(Dataset records begins)
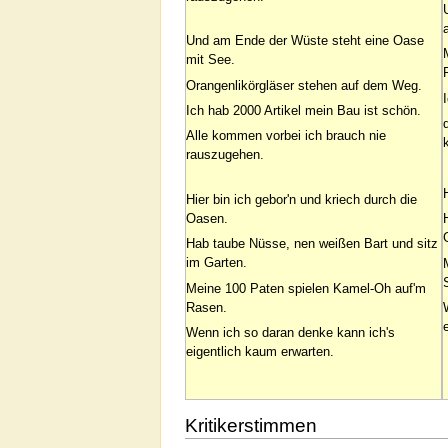
Und am Ende der Wüste steht eine Oase
mit See.
Orangenlikörgläser stehen auf dem Weg.
Ich hab 2000 Artikel mein Bau ist schön.
Alle kommen vorbei ich brauch nie
rauszugehen.
Hier bin ich gebor'n und kriech durch die
Oasen.
Hab taube Nüsse, nen weißen Bart und sitz
im Garten.
Meine 100 Paten spielen Kamel-Oh auf'm
Rasen.
Wenn ich so daran denke kann ich's
eigentlich kaum erwarten.
Kritikerstimmen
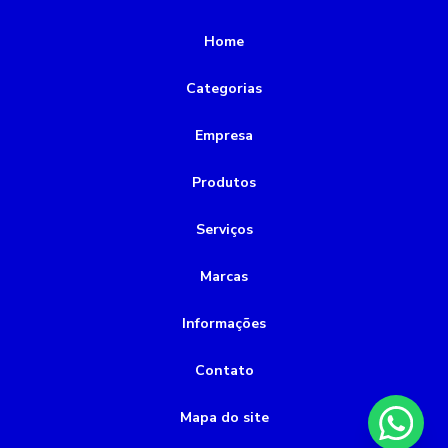
Preço de rebobinamento de motores elétricos
Rebobinamento de motores
Home
Rebobinamento de motores valor
Categorias
alinhamento de motor a laser
bomba de incêndio 5cv
Empresa
bomba de incêndio a combustão
bomba de incêndio a diesel
bomba de incêndio preço
Produtos
bomba de vácuo industrial
bomba química
Serviços
bomba submersível 2cv
bomba submersível esgoto
Marcas
bombas submersas para poço
Informações
bombas submersas para poços artesianos
conserto de bombas de água
conservadora de bombas
Contato
montagem de tubulações
Mapa do site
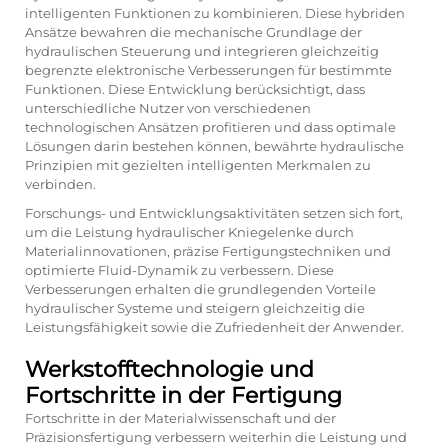
intelligenten Funktionen zu kombinieren. Diese hybriden
Ansätze bewahren die mechanische Grundlage der
hydraulischen Steuerung und integrieren gleichzeitig
begrenzte elektronische Verbesserungen für bestimmte
Funktionen. Diese Entwicklung berücksichtigt, dass
unterschiedliche Nutzer von verschiedenen
technologischen Ansätzen profitieren und dass optimale
Lösungen darin bestehen können, bewährte hydraulische
Prinzipien mit gezielten intelligenten Merkmalen zu
verbinden.
Forschungs- und Entwicklungsaktivitäten setzen sich fort,
um die Leistung hydraulischer Kniegelenke durch
Materialinnovationen, präzise Fertigungstechniken und
optimierte Fluid-Dynamik zu verbessern. Diese
Verbesserungen erhalten die grundlegenden Vorteile
hydraulischer Systeme und steigern gleichzeitig die
Leistungsfähigkeit sowie die Zufriedenheit der Anwender.
Werkstofftechnologie und
Fortschritte in der Fertigung
Fortschritte in der Materialwissenschaft und der
Präzisionsfertigung verbessern weiterhin die Leistung und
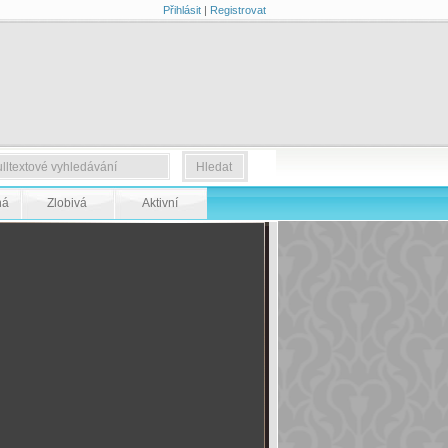
Přihlásit
|
Registrovat
ná
Zlobivá
Aktivní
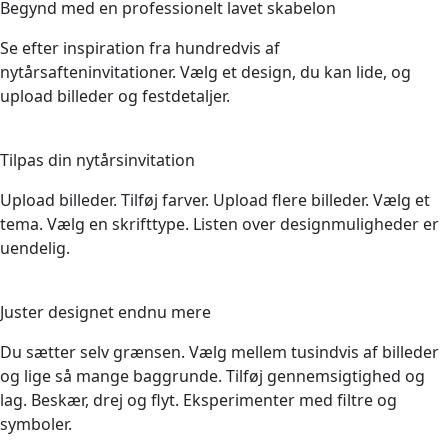
Begynd med en professionelt lavet skabelon
Se efter inspiration fra hundredvis af
nytårsafteninvitationer. Vælg et design, du kan lide, og
upload billeder og festdetaljer.
3
Tilpas din nytårsinvitation
Upload billeder. Tilføj farver. Upload flere billeder. Vælg et
tema. Vælg en skrifttype. Listen over designmuligheder er
uendelig.
4
Juster designet endnu mere
Du sætter selv grænsen. Vælg mellem tusindvis af billeder
og lige så mange baggrunde. Tilføj gennemsigtighed og
lag. Beskær, drej og flyt. Eksperimenter med filtre og
symboler.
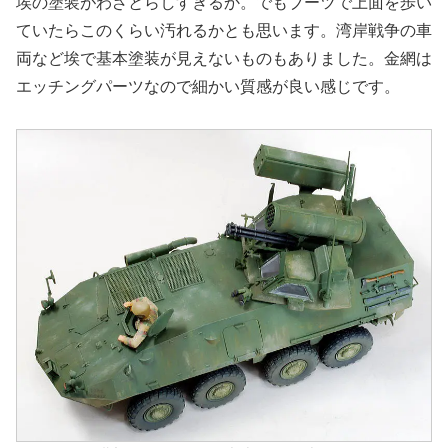
埃の塗装がわざとらしすぎるか。でもブーツで上面を歩い
ていたらこのくらい汚れるかとも思います。湾岸戦争の車
両など埃で基本塗装が見えないものもありました。金網は
エッチングパーツなので細かい質感が良い感じです。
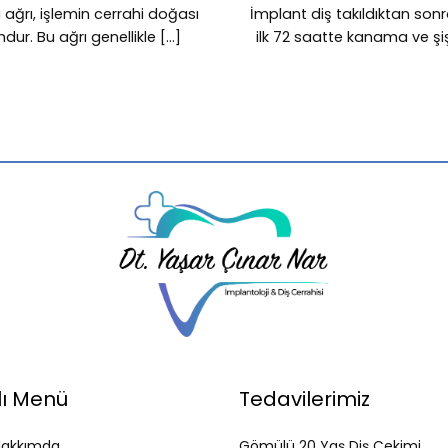
 ağrı, işlemin cerrahi doğası
İmplant diş takıldıktan sonr
r. Bu ağrı genellikle [...]
ilk 72 saatte kanama ve şişl
lı Menü
Tedavilerimiz
Hakkımda
Gömülü 20 Yaş Diş Çekimi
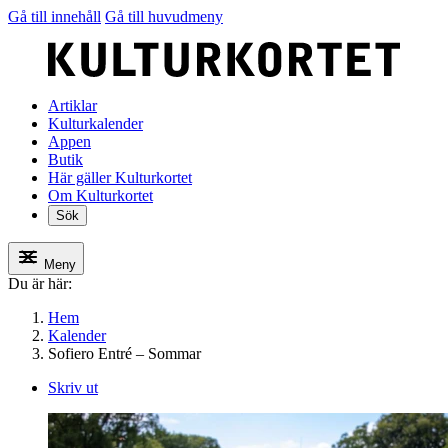
Gå till innehåll
Gå till huvudmeny
Artiklar
Kulturkalender
Appen
Butik
Här gäller Kulturkortet
Om Kulturkortet
Sök
Meny
Du är här:
Hem
Kalender
Sofiero Entré – Sommar
Skriv ut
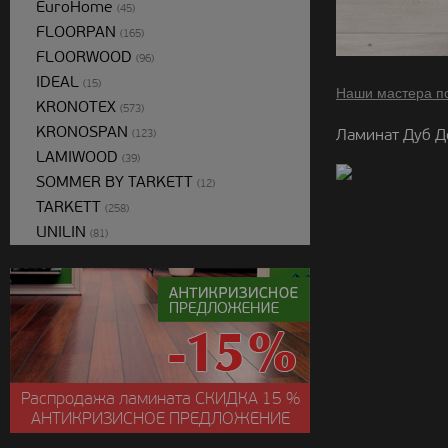
EuroHome
(45)
FLOORPAN
(165)
FLOORWOOD
(96)
IDEAL
(15)
Наши мастера п
KRONOTEX
(573)
KRONOSPAN
Ламинат Дуб Д
(123)
LAMIWOOD
(39)
SOMMER BY TARKETT
(12)
TARKETT
(258)
UNILIN
(81)
Распродажа ламината
СКИДКА
15 %
АНТИКРИЗИСНОЕ ПРЕДЛОЖЕНИЕ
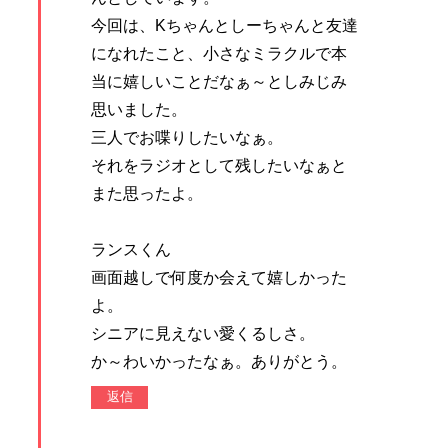
今回は、Kちゃんとしーちゃんと友達
になれたこと、小さなミラクルで本
当に嬉しいことだなぁ～としみじみ
思いました。
三人でお喋りしたいなぁ。
それをラジオとして残したいなぁと
また思ったよ。
ランスくん
画面越しで何度か会えて嬉しかった
よ。
シニアに見えない愛くるしさ。
か～わいかったなぁ。ありがとう。
返信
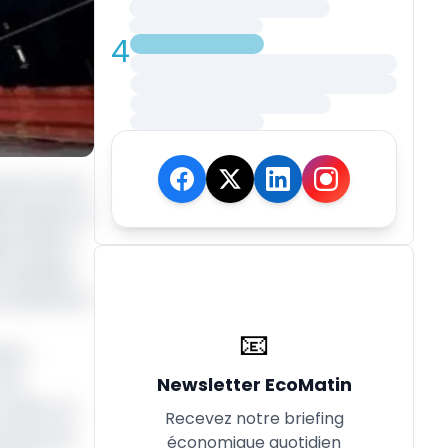
4
s de Fcfa en
ié (49,9%) et
né (0,61%)
e publique
ur absolue et
📧
ance
cfa
Newsletter EcoMatin
 effet, en
Recevez notre briefing
ontant est
économique quotidien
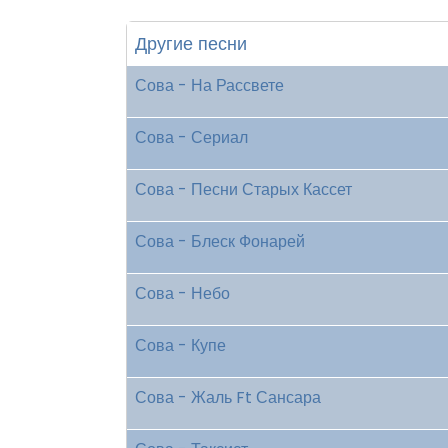
Другие песни
Сова - На Рассвете
Сова - Сериал
Сова - Песни Старых Кассет
Сова - Блеск Фонарей
Сова - Небо
Сова - Купе
Сова - Жаль Ft Сансара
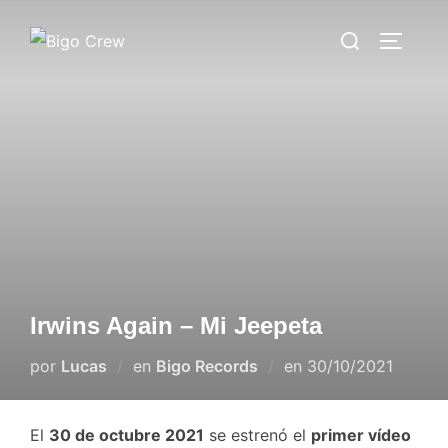
Saltar
Buscar:
al
ALTERN
contenido
Irwins Again – Mi Jeepeta
Publicado
por
Lucas
en
Bigo Records
en
30/10/2021
el
El
30 de octubre 2021
se estrenó el
primer vídeo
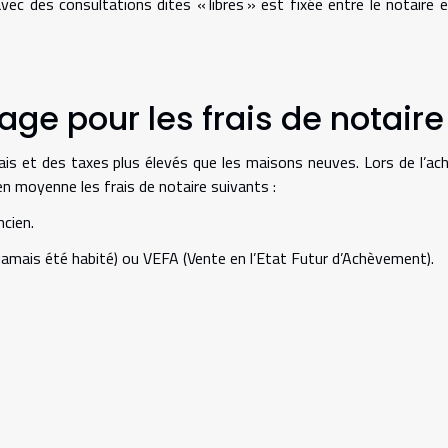
avec des consultations dites « libres » est fixée entre le notaire 
age pour les frais de notaire
is et des taxes plus élevés que les maisons neuves. Lors de l’ac
en moyenne les frais de notaire suivants :
cien.
ais été habité) ou VEFA (Vente en l’Etat Futur d’Achèvement).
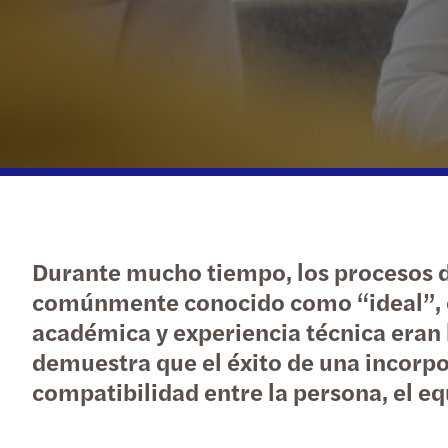
Durante mucho tiempo, los procesos d
comúnmente conocido como “ideal”, co
académica y experiencia técnica eran 
demuestra que el éxito de una incorpo
compatibilidad entre la persona, el eq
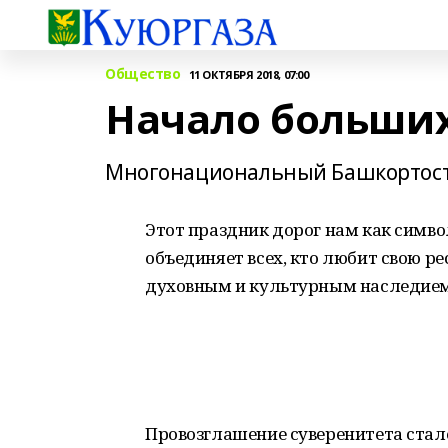
Общество
11 ОКТЯБРЯ 2018, 07:00
Начало больши
Многонациональный Башкортоста
Этот праздник дорог нам как симво
объединяет всех, кто любит свою ре
духовным и культурным наследием
Провозглашение суверенитета стало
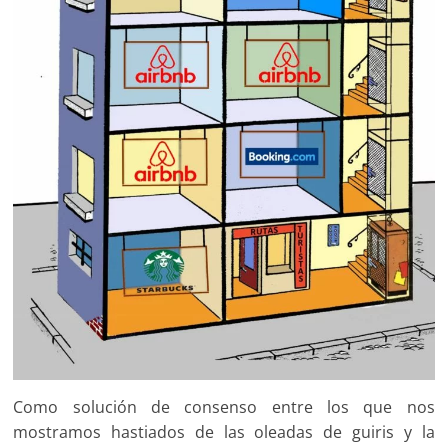
Como solución de consenso entre los que nos
mostramos hastiados de las oleadas de guiris y la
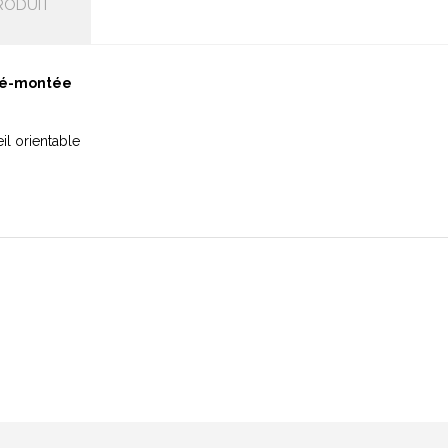
RODUIT
pré-montée
il orientable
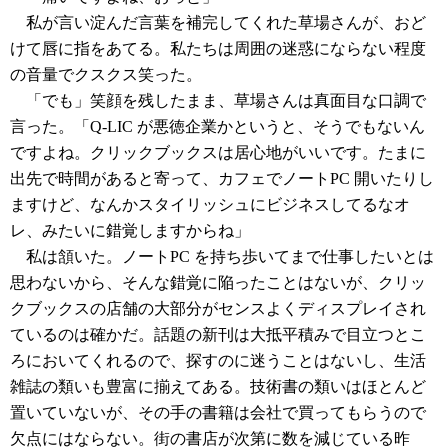
私が言い淀んだ言葉を補完してくれた草場さんが、おど
けて唇に指をあてる。私たちは周囲の迷惑にならない程度
の音量でクスクス笑った。
「でも」笑顔を残したまま、草場さんは真面目な口調で
言った。「Q-LIC が悪徳企業かというと、そうでもないん
ですよね。クリックブックスは居心地がいいです。たまに
出先で時間があると寄って、カフェでノートPC 開いたりし
ますけど、なんかスタイリッシュにビジネスしてるなオ
レ、みたいに錯覚しますからね」
私は頷いた。ノートPC を持ち歩いてまで仕事したいとは
思わないから、そんな錯覚に陥ったことはないが、クリッ
クブックスの店舗の大部分がセンスよくディスプレイされ
ているのは確かだ。話題の新刊は大抵平積みで目立つとこ
ろにおいてくれるので、探すのに迷うことはないし、生活
雑誌の類いも豊富に揃えてある。技術書の類いはほとんど
置いていないが、その手の書籍は会社で買ってもらうので
欠点にはならない。街の書店が次第に数を減じている昨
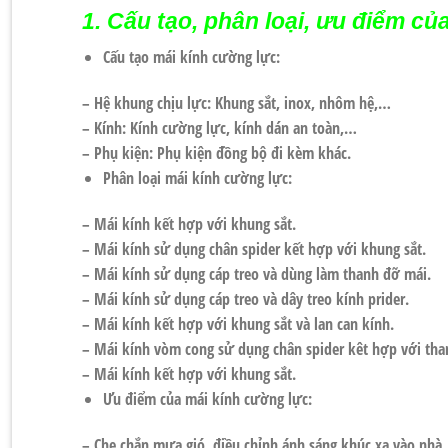
1. Cấu tạo, phân loại, ưu điểm củ
Cấu tạo mái kính cường lực:
– Hệ khung chịu lực: Khung sắt, inox, nhôm hệ,…
– Kính: Kính cường lực, kính dán an toàn,…
– Phụ kiện: Phụ kiện đồng bộ đi kèm khác.
Phân loại mái kính cường lực:
– Mái kính kết hợp với khung sắt.
– Mái kính sử dụng chân spider kết hợp với khung sắt.
– Mái kính sử dụng cáp treo và dùng làm thanh đỡ mái.
– Mái kính sử dụng cáp treo và dây treo kính prider.
– Mái kính kết hợp với khung sắt và lan can kính.
– Mái kính vòm cong sử dụng chân spider kêt hợp với tha
– Mái kính kết hợp với khung sắt.
Ưu điểm của mái kính cường lực:
– Che chắn mưa gió, điều chỉnh ánh sáng khúc xạ vào nhà.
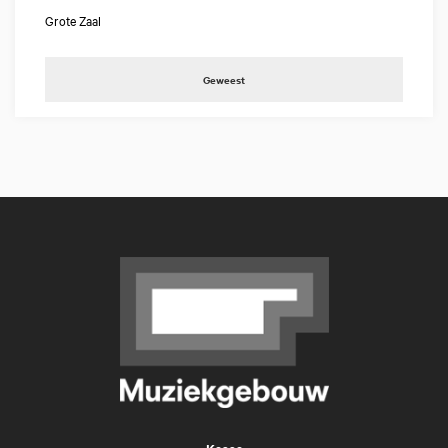
Grote Zaal
Geweest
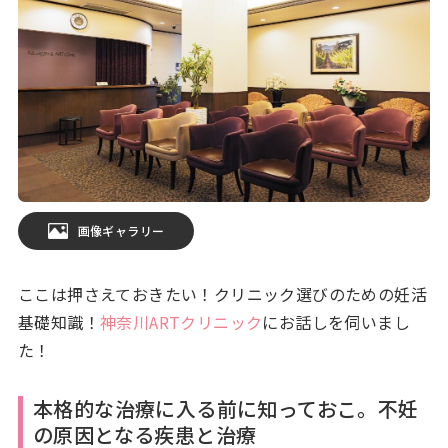
画像ギャラリー
ここは押さえておきたい！クリニック選びのための妊活
基礎知識！
神奈川ARTクリニック
にお話しを伺いまし
た！
本格的な治療に入る前に知っておこ。不妊
の原因となる疾患と治療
(Dataset records ends)
▶ [Work to complete]: Each line of the data needs to be output exactly, with any image excluded.

▶ [Exercise output]:
Und am Ende der Wüste steht eine Oase
mit See.
Orangenlikörgläser stehen auf dem Weg.
Ich hab 2000 Artikel mein Bau ist schön.
Alle kommen vorbei ich brauch nie
rauszugehen.
Hier bin ich gebor'n und kriech durch die
Oasen.
Hab taube Nüsse, nen weißen Bart und sitz
im Garten.
Meine 100 Paten spielen Kamel-Oh auf'm
Rasen.
Wenn ich so daran denke kann ich's
eigentlich kaum erwarten.
Kritikerstimmen
Preço de rebobinamento de motores elétricos
Rebobinamento de motores
Home
Rebobinamento de motores valor
Categorias
alinhamento de motor a laser
bomba de incêndio 5cv
Empresa
bomba de incêndio a combustão
bomba de incêndio a diesel
bomba de incêndio preço
Produtos
bomba de vácuo industrial
bomba química
Serviços
bomba submersível 2cv
bomba submersível esgoto
Marcas
bombas submersas para poço
Informações
bombas submersas para poços artesianos
conserto de bombas de água
conservadora de bombas
Contato
montagem de tubulações
Mapa do site
intelligenten Funktionen zu kombinieren. Diese hybriden
Ansätze bewahren die mechanische Grundlage der
hydraulischen Steuerung und integrieren gleichzeitig
begrenzte elektronische Verbesserungen für bestimmte
Funktionen. Diese Entwicklung berücksichtigt, dass
unterschiedliche Nutzer von verschiedenen
technologischen Ansätzen profitieren und dass optimale
Lösungen darin bestehen können, bewährte hydraulische
Prinzipien mit gezielten intelligenten Merkmalen zu
verbinden.
Forschungs- und Entwicklungsaktivitäten setzen sich fort,
um die Leistung hydraulischer Kniegelenke durch
Materialinnovationen, präzise Fertigungstechniken und
optimierte Fluid-Dynamik zu verbessern. Diese
Verbesserungen erhalten die grundlegenden Vorteile
hydraulischer Systeme und steigern gleichzeitig die
Leistungsfähigkeit sowie die Zufriedenheit der Anwender.
Werkstofftechnologie und
Fortschritte in der Fertigung
Fortschritte in der Materialwissenschaft und der
Präzisionsfertigung verbessern weiterhin die Leistung und
Přihlásit
|
Registrovat
ná
Zlobivá
Aktivní
Begynd med en professionelt lavet skabelon
Se efter inspiration fra hundredvis af
nytårsafteninvitationer. Vælg et design, du kan lide, og
upload billeder og festdetaljer.
3
Tilpas din nytårsinvitation
Upload billeder. Tilføj farver. Upload flere billeder. Vælg et
tema. Vælg en skrifttype. Listen over designmuligheder er
uendelig.
4
Juster designet endnu mere
Du sætter selv grænsen. Vælg mellem tusindvis af billeder
og lige så mange baggrunde. Tilføj gennemsigtighed og
lag. Beskær, drej og flyt. Eksperimenter med filtre og
symboler.
埃の塗装がわざとらしすぎるか。でもブーツで上面を歩い
ていたらこのくらい汚れるかとも思います。湾岸戦争の車
両など埃で基本塗装が見えないものもありました。金網は
エッチングパーツなので細かい質感が良い感じです。
 ağrı, işlemin cerrahi doğası
İmplant diş takıldıktan sonr
r. Bu ağrı genellikle [...]
ilk 72 saatte kanama ve şişl
lı Menü
Tedavilerimiz
Hakkımda
Gömülü 20 Yaş Diş Çekimi
Gå till innehåll
Gå till huvudmeny
Artiklar
Kulturkalender
Appen
Butik
Här gäller Kulturkortet
Om Kulturkortet
Sök
Meny
Du är här:
Hem
Kalender
Sofiero Entré – Sommar
Skriv ut
EuroHome
(45)
FLOORPAN
(165)
FLOORWOOD
(96)
IDEAL
(15)
Наши мастера п
KRONOTEX
(573)
KRONOSPAN
Ламинат Дуб Д
(123)
LAMIWOOD
(39)
SOMMER BY TARKETT
(12)
TARKETT
(258)
UNILIN
(81)
Распродажа ламината
СКИДКА
15 %
АНТИКРИЗИСНОЕ ПРЕДЛОЖЕНИЕ
今回は、Kちゃんとしーちゃんと友達
になれたこと、小さなミラクルで本
当に嬉しいことだなぁ～としみじみ
思いました。
三人でお喋りしたいなぁ。
それをラジオとして残したいなぁと
また思ったよ。
ランスくん
画面越しで何度か会えて嬉しかった
よ。
シニアに見えない愛くるしさ。
か～わいかったなぁ。ありがとう。
返信
4
s de Fcfa en
ié (49,9%) et
né (0,61%)
e publique
ur absolue et
📧
ance
cfa
Newsletter EcoMatin
 effet, en
Recevez notre briefing
ontant est
économique quotidien
Другие песни
Сова - На Рассвете
Сова - Сериал
Сова - Песни Старых Кассет
Сова - Блеск Фонарей
Сова - Небо
Сова - Купе
Сова - Жаль Ft Сансара
Saltar
Buscar:
al
ALTERN
contenido
Irwins Again – Mi Jeepeta
Publicado
por
Lucas
en
Bigo Records
en
30/10/2021
el
El
30 de octubre 2021
se estrenó el
primer vídeo
avec des consultations dites « libres » est fixée entre le notaire 
age pour les frais de notaire
is et des taxes plus élevés que les maisons neuves. Lors de l’ac
en moyenne les frais de notaire suivants :
cien.
ais été habité) ou VEFA (Vente en l’Etat Futur d’Achèvement).
Durante mucho tiempo, los procesos d
comúnmente conocido como “ideal”, co
académica y experiencia técnica eran 
demuestra que el éxito de una incorpo
compatibilidad entre la persona, el eq
Общество
11 ОКТЯБРЯ 2018, 07:00
Начало больши
Многонациональный Башкортоста
Этот праздник дорог нам как симво
объединяет всех, кто любит свою ре
духовным и культурным наследием
Провозглашение суверенитета стало
Como solución de consenso entre los que nos
mostramos hastiados de las oleadas de guiris y la
RODUIT
pré-montée
il orientable
私が言い淀んだ言葉を補完してくれた草場さんが、おど
けて唇に指をあてる。私たちは周囲の迷惑にならない程度
の音量でクスクス笑った。
「でも」笑顔を残したまま、草場さんは真面目な口調で
言った。「Q-LIC が悪徳企業かというと、そうでもないん
ですよね。クリックブックスは居心地がいいです。たまに
出先で時間があると寄って、カフェでノートPC 開いたりし
ますけど、なんかスタイリッシュにビジネスしてるなオ
レ、みたいに錯覚しますからね」
私は頷いた。ノートPC を持ち歩いてまで仕事したいとは
思わないから、そんな錯覚に陥ったことはないが、クリッ
クブックスの店舗の大部分がセンスよくディスプレイされ
ているのは確かだ。話題の新刊は大抵平積みで目立つとこ
ろにおいてくれるので、探すのに迷うことはないし、生活
雑誌の類いも豊富に揃えてある。技術書の類いはほとんど
置いていないが、その手の書籍は会社で買ってもらうので
欠点にはならない。街の書店が次第に数を減じている昨
1. Cấu tạo, phân loại, ưu điểm củ
Cấu tạo mái kính cường lực:
– Hệ khung chịu lực: Khung sắt, inox, nhôm hệ,…
– Kính: Kính cường lực, kính dán an toàn,…
– Phụ kiện: Phụ kiện đồng bộ đi kèm khác.
Phân loại mái kính cường lực:
– Mái kính kết hợp với khung sắt.
– Mái kính sử dụng chân spider kết hợp với khung sắt.
– Mái kính sử dụng cáp treo và dùng làm thanh đỡ mái.
– Mái kính sử dụng cáp treo và dây treo kính prider.
– Mái kính kết hợp với khung sắt và lan can kính.
– Mái kính vòm cong sử dụng chân spider kêt hợp với tha
– Mái kính kết hợp với khung sắt.
Ưu điểm của mái kính cường lực:
– Che chắn mưa gió, điều chỉnh ánh sáng khúc xạ vào nhà.
Grote Zaal
Geweest
画像ギャラリー
ここは押さえておきたい！クリニック選びのための妊活
基礎知識！
神奈川ARTクリニック
にお話しを伺いまし
た！
本格的な治療に入る前に知っておこ。不妊
の原因となる疾患と治療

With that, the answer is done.